Pendant que je préparais le tournage de
L'Equipier, j’ai entendu à la radio l’interview d’un jeune écrivain,
Olivier Adam, venu présenter un recueil de nouvelles :
Passer l’hiver. C’était un type sincère et direct, et ce qu’il disait sur son travail m’a beaucoup plu. À la hâte, j’ai noté son nom et le titre du livre et j’ai continué la préparation de mon film.
J’ai lu tout ce qu’il avait écrit et je suis tombé en arrêt devant ce roman très court
Je vais bien, ne t’en fais pas. J’ai rappelé Olivier. J’y allais sur des oeufs car il est toujours délicat de raconter à un auteur sa propre histoire «revue et corrigée», avec des personnages en plus, d’autres en moins. Mais Olivier n’a pas ce genre de coquetterie. Il aime profondément le cinéma et sait très bien qu’un livre doit toujours être tortillé dans tous les sens pour devenir un film. Très enthousiaste, il m’a même dit que s’il devait récrire
Je vais bien, ne t’en fais pas aujourd’hui, c’est sûrement comme ça qu’il l’écrirait. Alors on a écrit le scénario ensemble, en quatre mois.
Simplement humain
À travers l’histoire racontée,
Je Vais Bien, Ne T'En Fais Pas révèle les sentiments extraordinaires de gens simples. Il parle aussi de la difficulté qu’on a tous à se dire qu’on s’aime, par pudeur, timidité ou parfois manque de générosité.

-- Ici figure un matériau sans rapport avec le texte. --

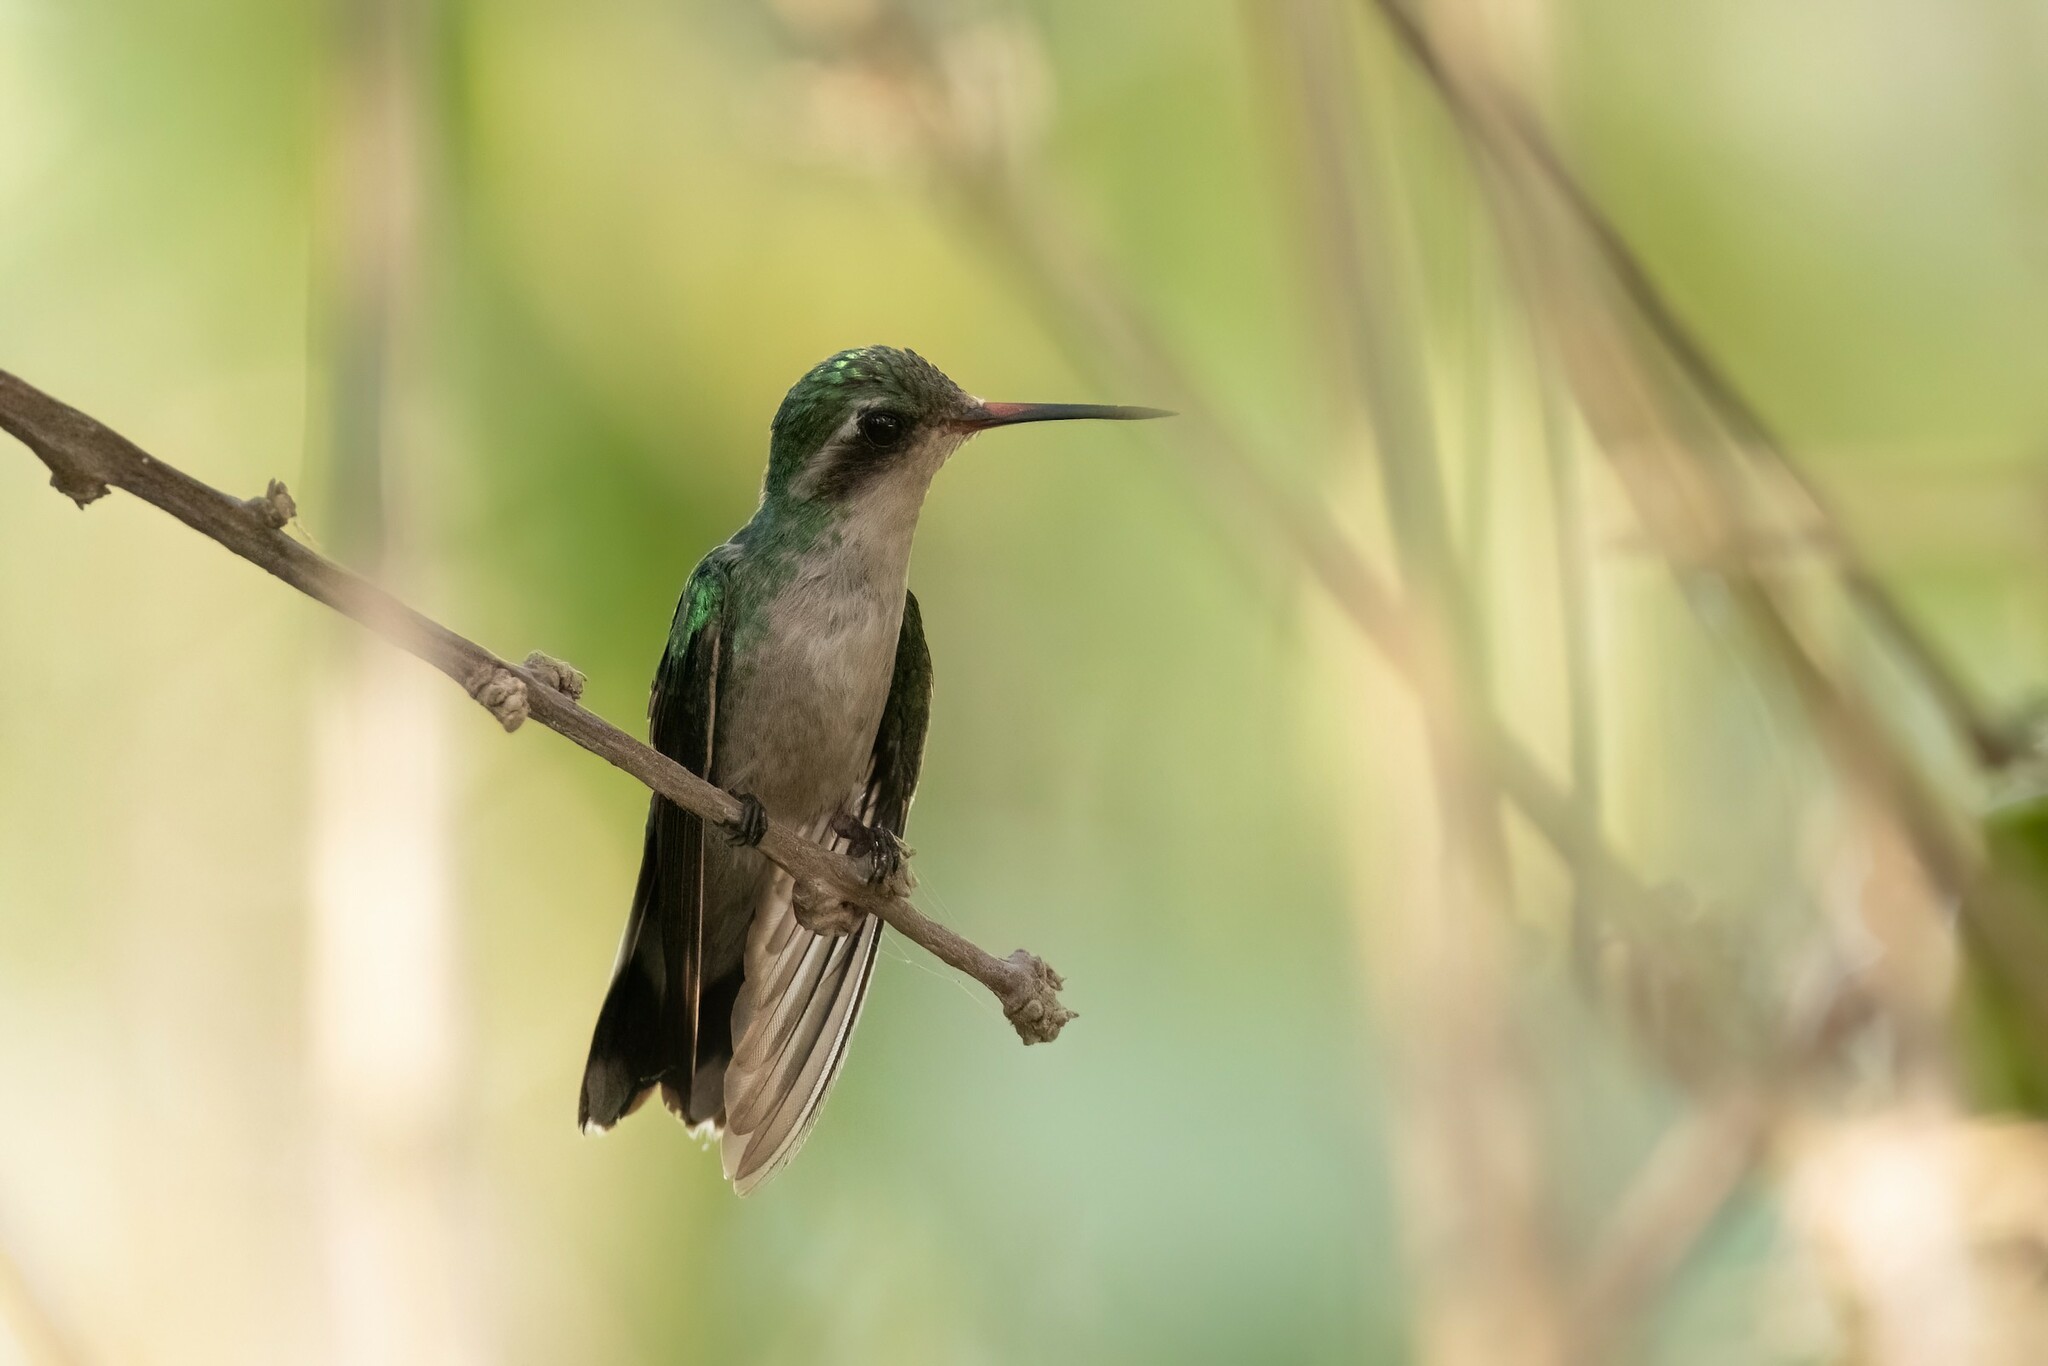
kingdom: Animalia
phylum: Chordata
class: Aves
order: Apodiformes
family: Trochilidae
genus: Cynanthus
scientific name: Cynanthus canivetii
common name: Canivet's emerald
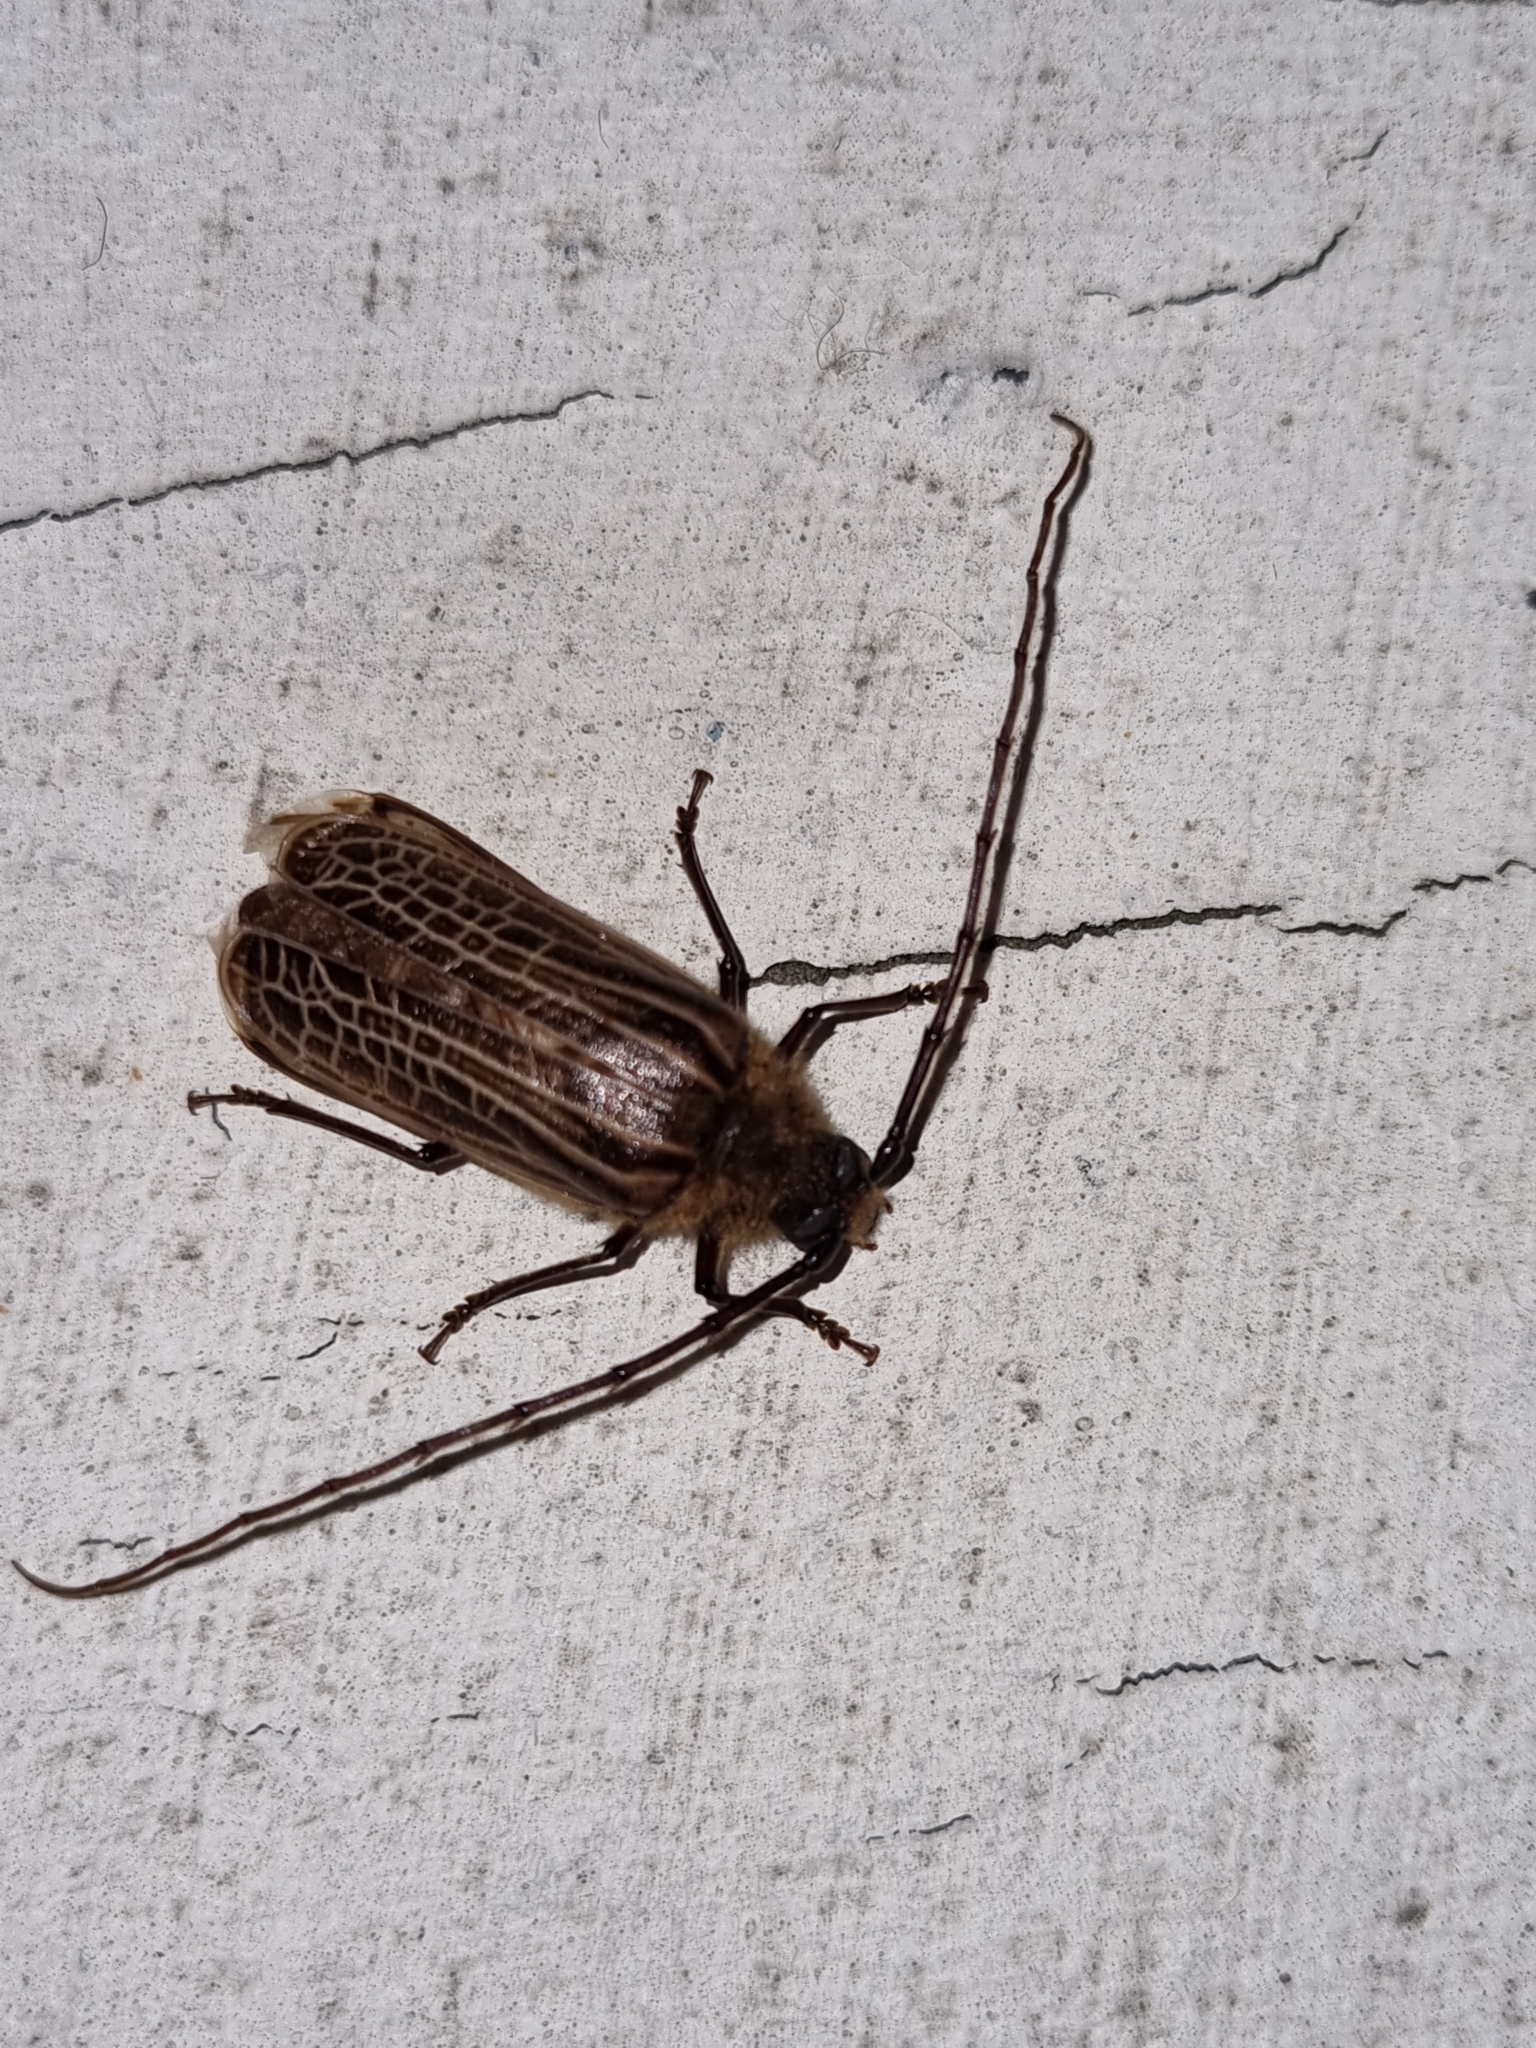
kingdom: Animalia
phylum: Arthropoda
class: Insecta
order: Coleoptera
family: Cerambycidae
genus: Prionoplus
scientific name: Prionoplus reticularis
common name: Huhu beetle
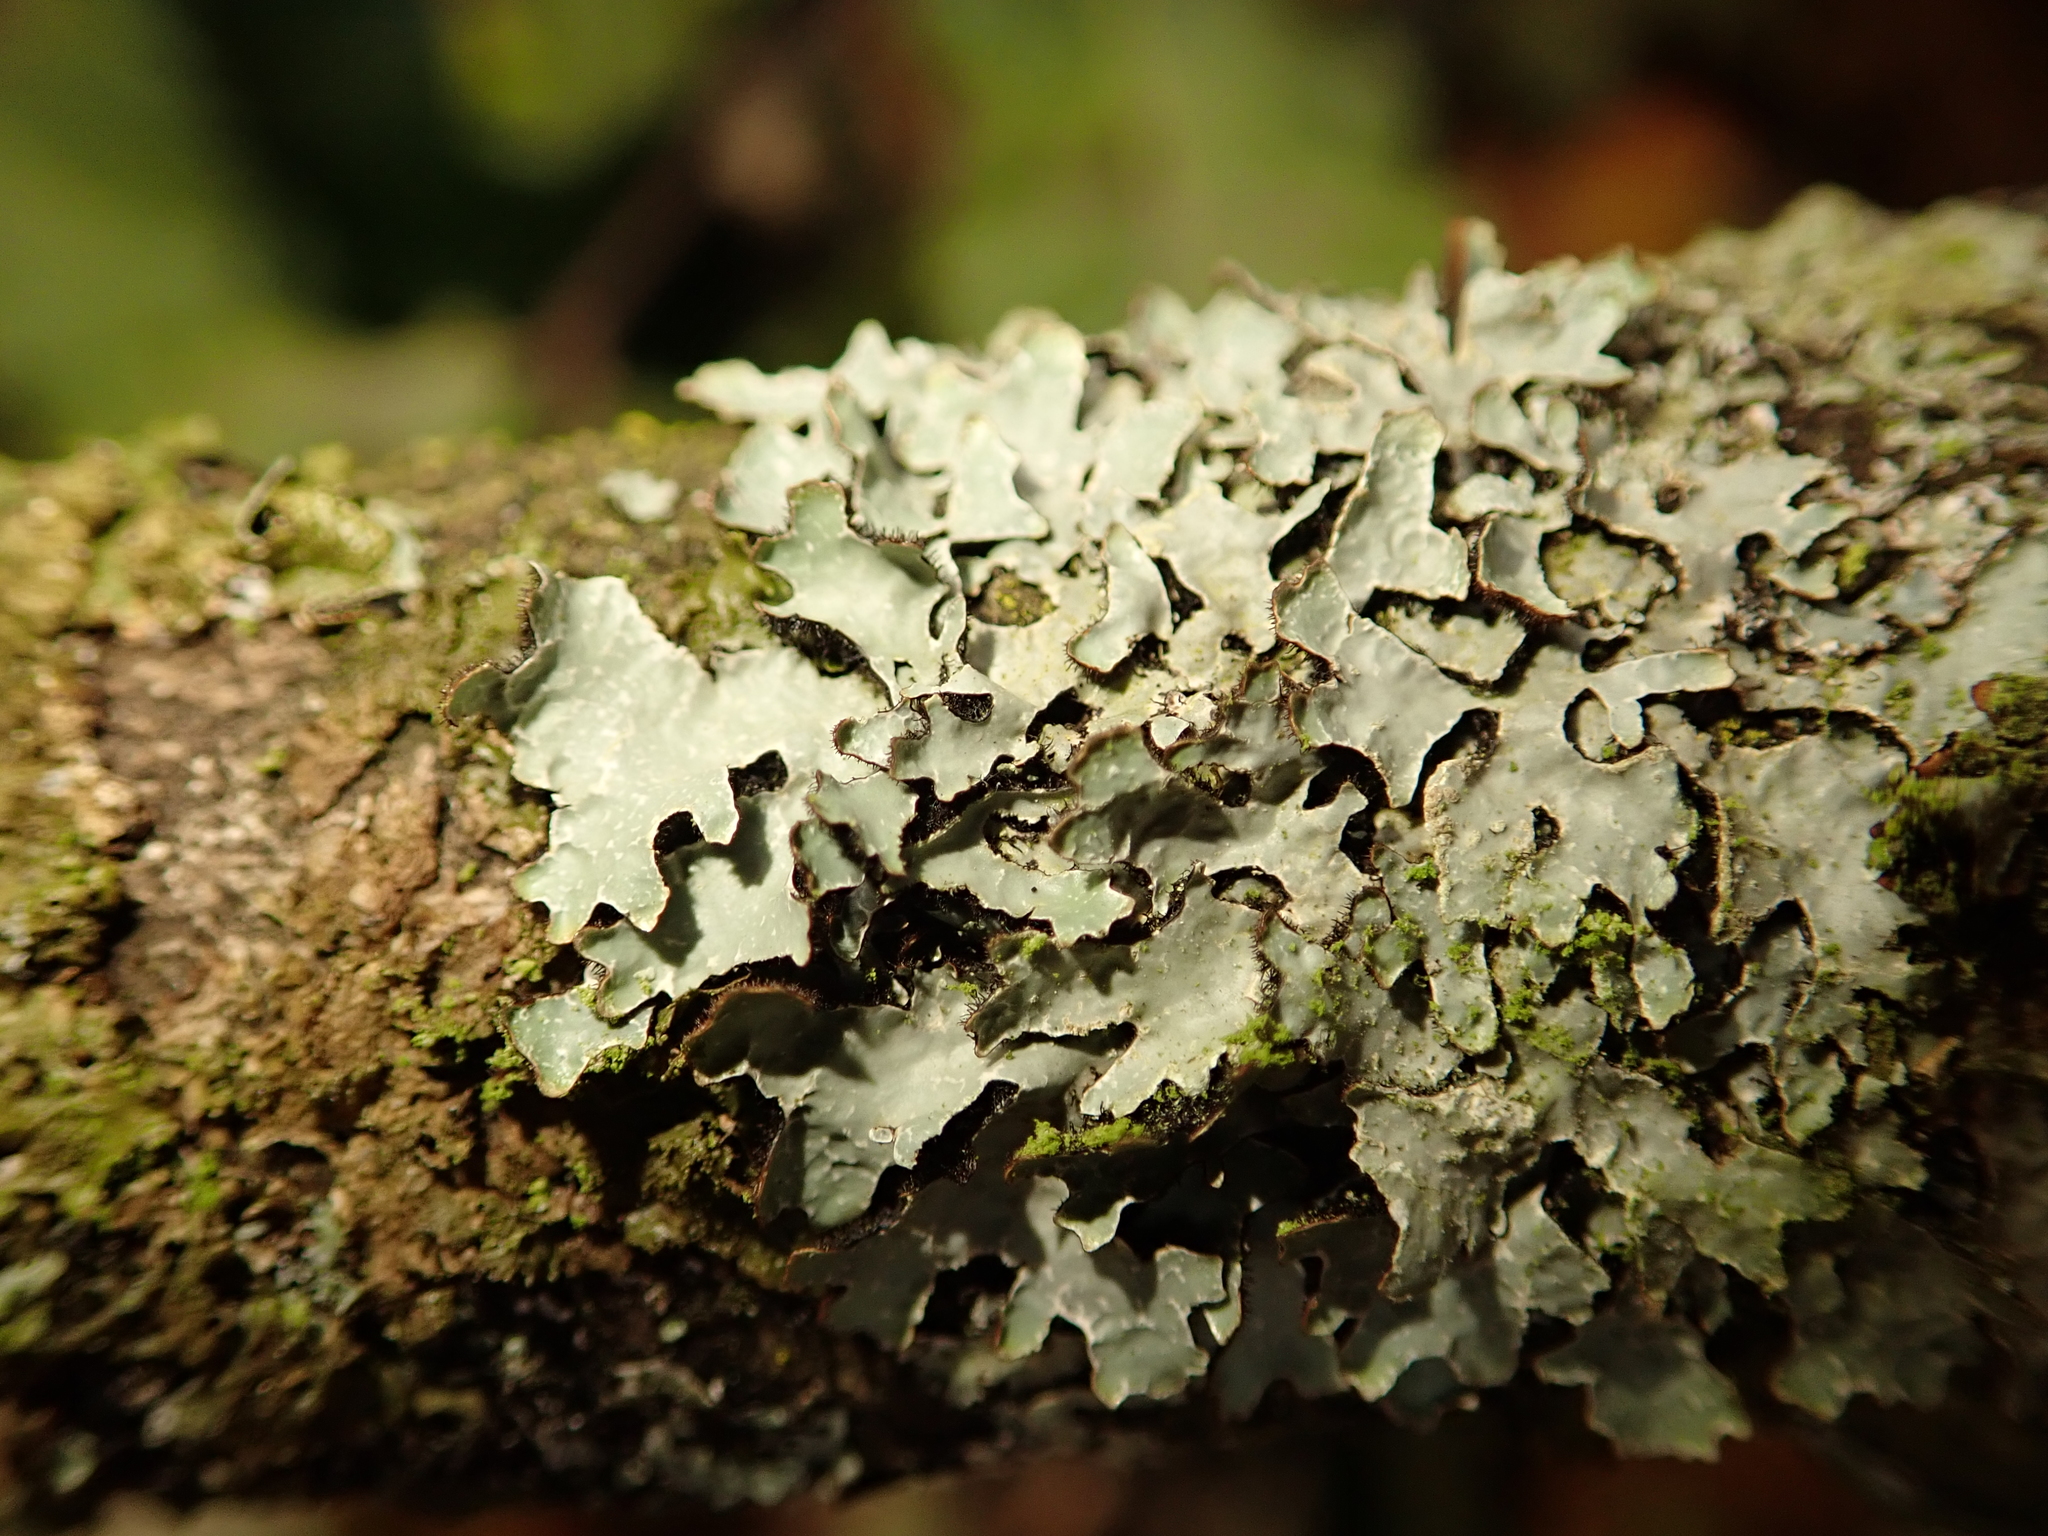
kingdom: Fungi
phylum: Ascomycota
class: Lecanoromycetes
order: Lecanorales
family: Parmeliaceae
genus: Parmelia
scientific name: Parmelia sulcata
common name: Netted shield lichen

Par ailleurs, derrière le portrait de cette famille, l’histoire d’Olivier vous tient en haleine à la manière d’un thriller et vous révèle finalement une dimension inattendue.
Je crois fortement à l’identification. Si je parviens à m’identifier moi-même aux personnages, alors je sais que le film fonctionne. Dans la vie, j’observe beaucoup les gens, leur façon d’être et, quand j’écris, quand je tourne, j’essaie de reproduire ce que j’ai vu.
La vraie vie, nos vies, peuvent parfois nous paraître fades, mais c’est pourtant là que se nichent les émotions authentiques et, pour peu qu’on arrive à les mettre à jour en s’aidant d’une dramaturgie forte et juste, elles sont le vivier des meilleurs films que j’ai vus. Il ne sert à rien de survitaminer artificiellement le contexte d’un film pour espérer donner le change si les enjeux de départ sont artificiels.
Réunir une famille
Lili tient le film de bout en bout. Je m’apprêtais donc à un casting long et douloureux quand j’ai rencontré
Mélanie Laurent. Je l’avais remarquée dans
Le Dernier Jour de Rodolphe puis je l’ai revue dans
De Battre Mon Cœur S'Est Arrêté de
Jacques Audiard, où elle tenait un tout petit rôle mais où elle était lumineuse. Je n’ai pas eu le temps de rencontrer d’autres comédiennes car elle s’est imposée tout de suite. Elle m’a parlé de Lili avec une telle précision qu’il était évident que le personnage trouvait déjà un véritable écho en elle. Elle me faisait confiance, alors j’ai décidé de faire de même et de ne pas lui faire passer d’essais. Sur le tournage, pour elle, ça n’a pas été rose tous les jours. Le rôle était difficile, même physiquement, et j’étais particulièrement exigeant.
Kad, c’est une autre histoire. Je ne le connaissais pas, mais c’est l’un des premiers à qui j’ai pensé pour Paul et c’est à la soirée des Césars que je l’ai rencontré pour la première fois. J’étais en train de parler du projet à un ami - le scénario n’était pas encore écrit - et je lui disais que j’envisageais de proposer le rôle du père à Kad, quand, comme par miracle, celui-ci est soudain apparu devant moi avec son sourire désarmant ! J’ai toujours senti une vraie densité chez lui, celle qu’ont souvent les acteurs qu’on dit «comiques». Sur le tournage, il nous faisait rire aux larmes avant le clap où il changeait radicalement pour se fondre dans la peau de Paul... qu’il quittait instantanément après qu’on ait coupé.
Ça faisait un moment que j’avais repéré
Julien Boisselier. Ce type de 30 ans qui tombe raide dingue d’une fille de 19, il fallait qu’ils aient quelque chose en commun. Alors on a changé le nom du personnage pour éviter toute dérive schizophrénique et en route ! On s’est bien entendu avec Julien. C’est un type qui bosse et qui arrive sur le plateau avec un coeur grand comme ça. Le rêve.
Isabelle Renauld est lumineuse, chaleureuse, qualités qui contrastent et complètent l’état de détresse que demandait le rôle de la mère de Lili. Elle est le ciment de cette famille.
Pour
Aïssa Maïga, que j’avais vue au théâtre et dont j’étais d’emblée sûr qu’elle serait parfaite pour Léa.